T. Z. : Bonita Films est un modus operandi, une manière de vivre. Elle repose sur le respect, dans le fait d’avoir tant envie de travailler que l’on ne peut pas faire autre chose ; dans le fait de prendre soin du matériel que l’on nous confie ; dans le fait de prendre du temps pour répondre aux courriers et aux appels téléphoniques ; dans le fait d’avoir des amis. Bonita Films est née dans le but de communiquer et pour cette raison nous sommes à la fois exigeants et artisanaux dans notre travail. D'un autre côté, ma carrière a commencé aux États-Unis et c’est pour nous une priorité de maintenir un lien étroit entre le cinéma latino-américain et d'autres publics.

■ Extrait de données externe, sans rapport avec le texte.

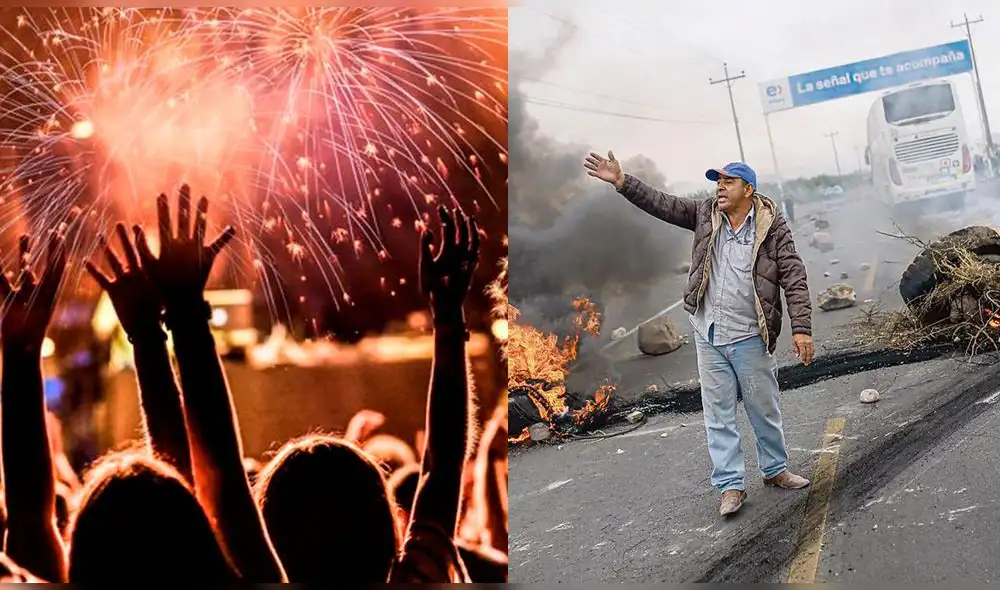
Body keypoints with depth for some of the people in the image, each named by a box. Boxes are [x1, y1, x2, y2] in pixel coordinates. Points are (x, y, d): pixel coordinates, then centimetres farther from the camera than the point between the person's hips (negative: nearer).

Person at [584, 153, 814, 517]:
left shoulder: (772, 225, -7)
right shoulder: (705, 214, 5)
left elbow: (794, 278, -10)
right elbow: (661, 204, 4)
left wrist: (801, 329, -17)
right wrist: (622, 182, -8)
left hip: (750, 337, -3)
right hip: (708, 336, 3)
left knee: (765, 409, 11)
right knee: (718, 414, 6)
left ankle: (775, 470, 31)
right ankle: (731, 486, 15)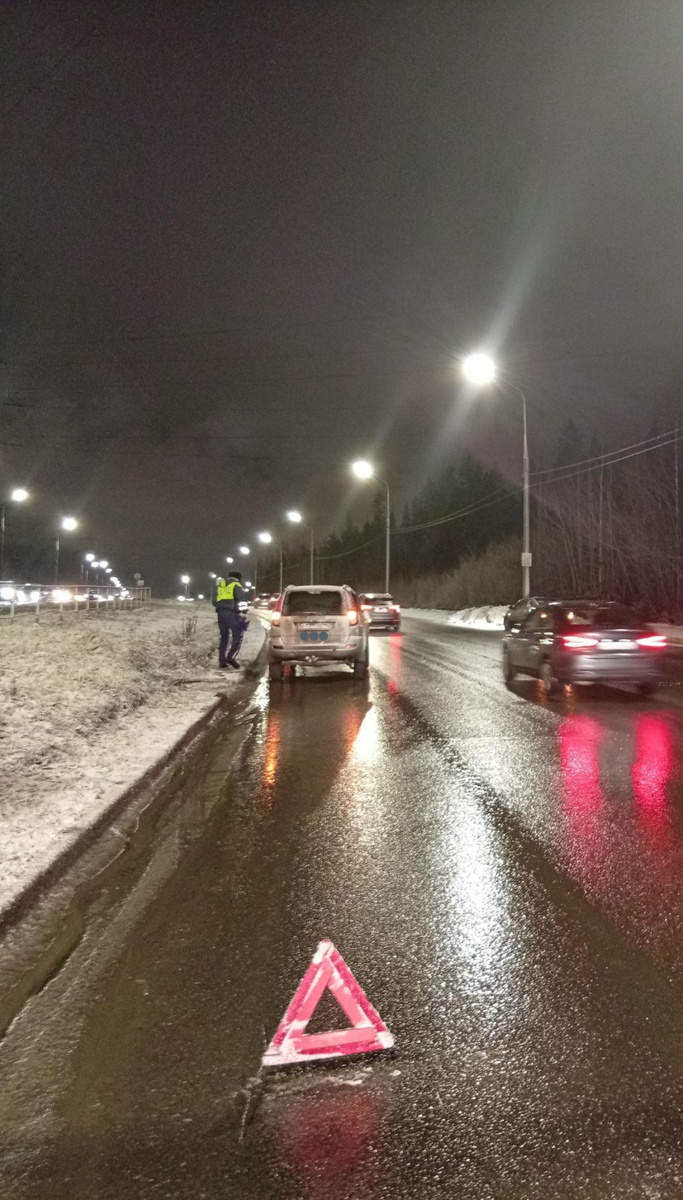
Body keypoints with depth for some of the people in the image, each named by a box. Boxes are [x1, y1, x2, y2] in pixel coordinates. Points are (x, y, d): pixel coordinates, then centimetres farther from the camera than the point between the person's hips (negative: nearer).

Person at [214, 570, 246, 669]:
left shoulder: (220, 586, 23)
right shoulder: (236, 585, 3)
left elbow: (215, 602, 27)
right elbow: (241, 601, -9)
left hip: (221, 612, 6)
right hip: (232, 613, -6)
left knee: (224, 637, 12)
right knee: (238, 636, -2)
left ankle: (222, 662, 9)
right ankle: (231, 657, -17)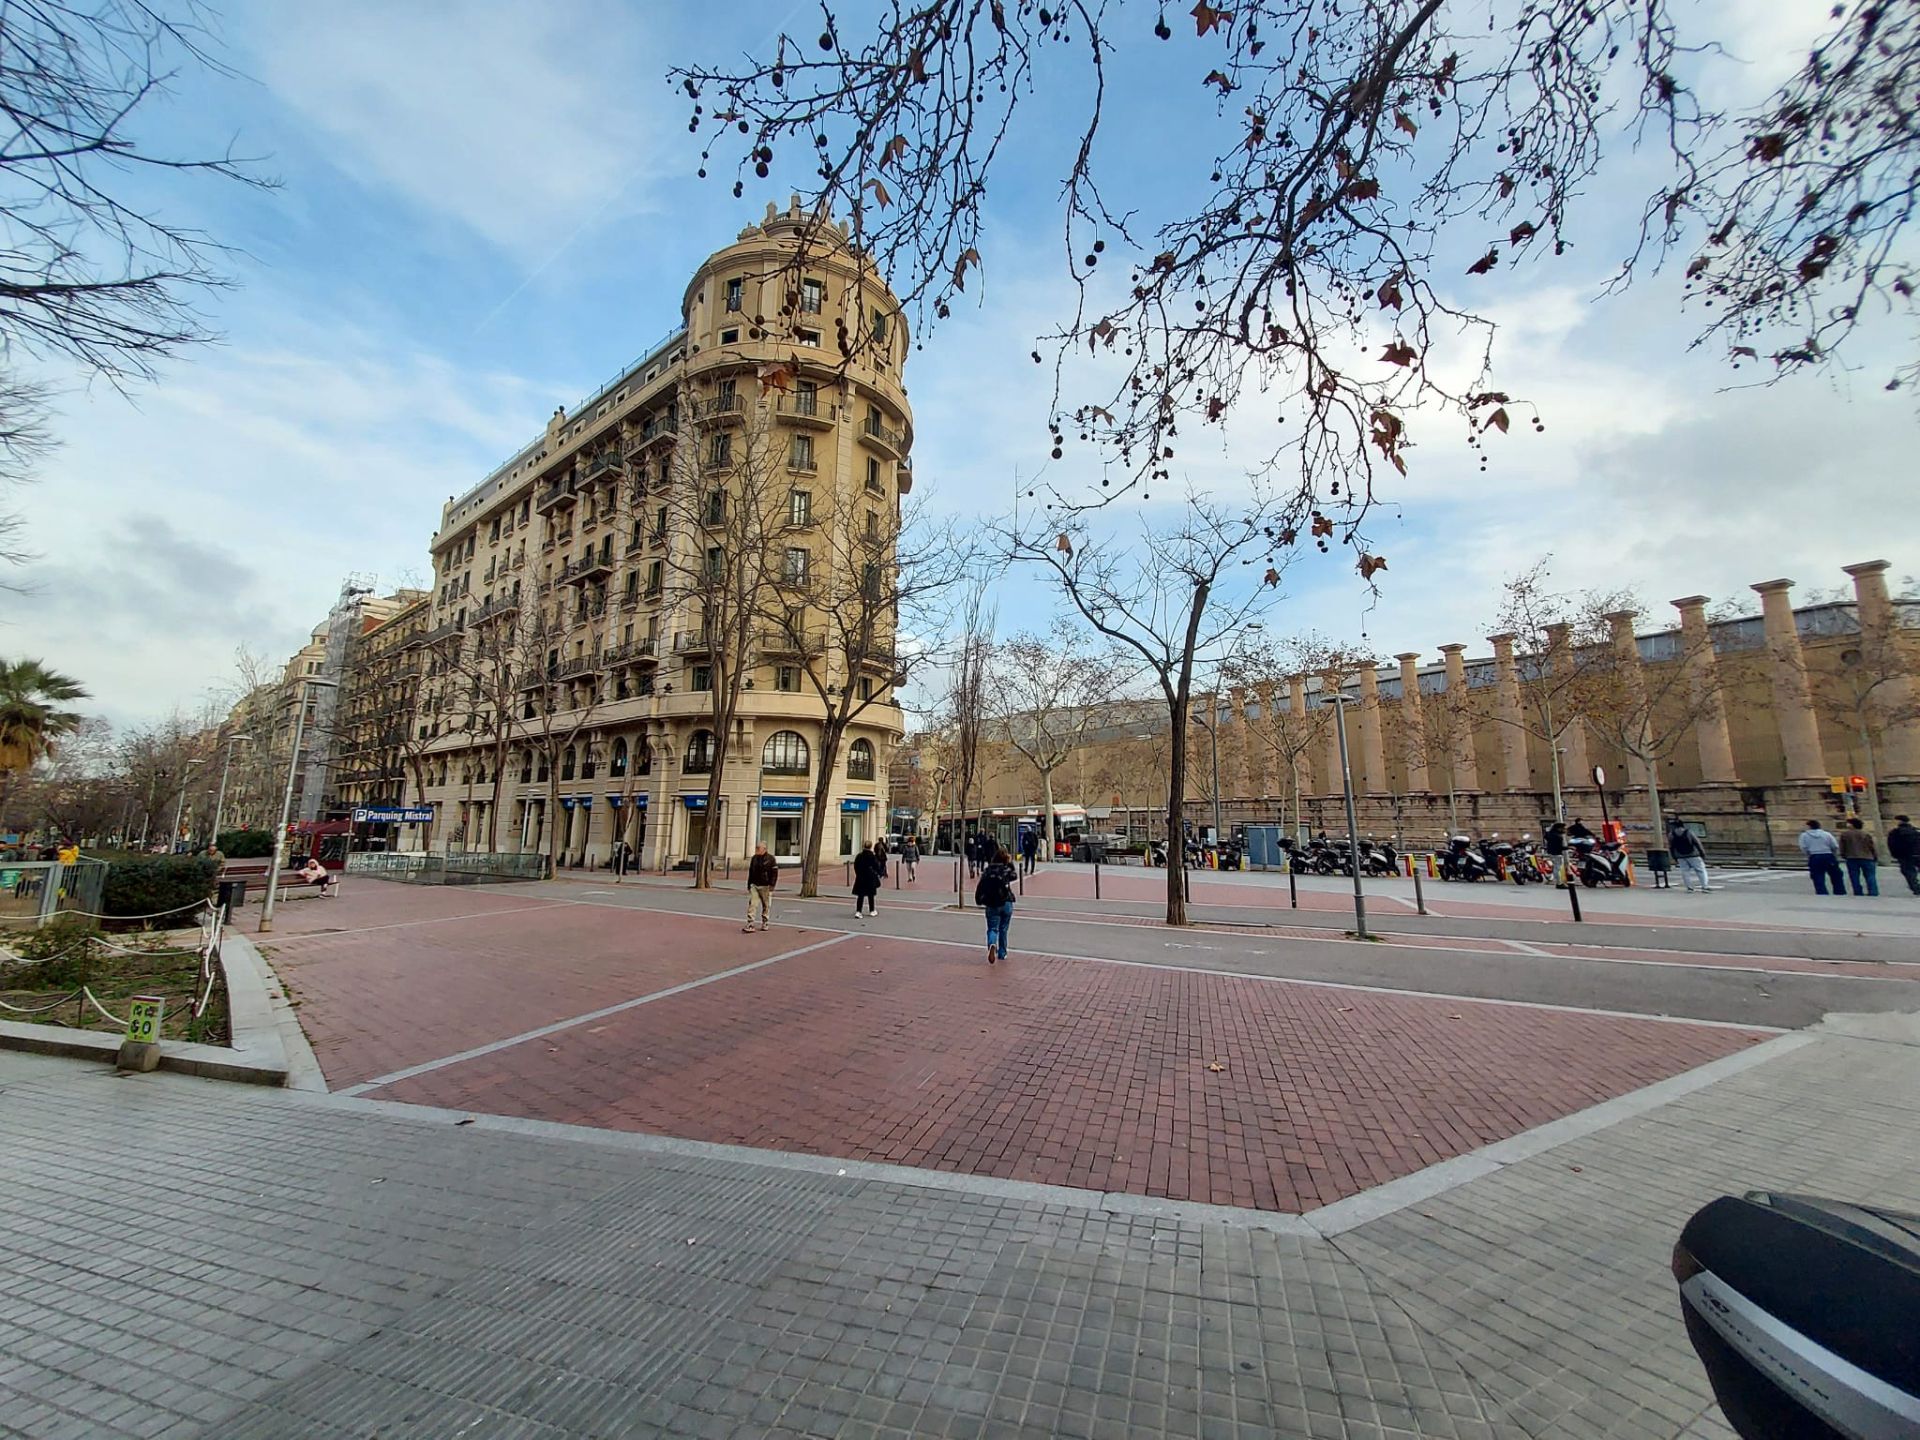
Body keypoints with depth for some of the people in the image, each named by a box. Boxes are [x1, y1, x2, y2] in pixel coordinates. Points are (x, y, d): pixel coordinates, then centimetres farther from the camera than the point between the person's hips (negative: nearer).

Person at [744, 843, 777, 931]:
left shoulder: (770, 859, -6)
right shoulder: (754, 858, 9)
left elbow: (774, 874, -9)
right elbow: (750, 872, 17)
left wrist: (771, 887, -15)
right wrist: (749, 885, 15)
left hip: (765, 887, -4)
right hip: (754, 885, 4)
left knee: (766, 906, 6)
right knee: (751, 905, -6)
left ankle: (764, 924, 20)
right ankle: (750, 925, -7)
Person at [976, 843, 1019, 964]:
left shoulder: (987, 870, -2)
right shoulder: (1007, 870, -6)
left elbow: (980, 887, -3)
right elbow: (1015, 876, 16)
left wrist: (979, 901, 8)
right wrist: (1010, 864, 17)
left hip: (991, 905, 0)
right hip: (1006, 904, 0)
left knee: (992, 929, 5)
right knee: (1003, 930, 16)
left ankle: (992, 944, -25)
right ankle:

Comment avez-vous choisi le nom Bonita Films ?
T. Z. : Il vient d’une boutique de tacos de Brooklyn où je me rendais fréquemment lorsque je vivais à New York. Dès la première fois où j’y suis allée, ce nom m’est apparu comme le plus merveilleux au monde.
Qu’est-ce qui vous a conduit à participer à des coproductions internationales ?
T. Z. : Une coproduction internationale bénéficie des apports que chaque pays peut apporter sur la table et ceux-ci ont pour habitude d'être de plus nombreux avec l'ouverture des frontières. Depuis peu, c'est un travail en soi que de construire des ponts. Chez Bonita Films, il nous semble très important, par exemple, de générer des dialogues entre les cinéastes du monde entier. Nous nous intéressons aux histoires sincères, quelle que fut leur origine et nous avons ainsi le plaisir de prouver que la vérité est universelle. La culture et l'art sont notre plateforme et point de rencontre favoris.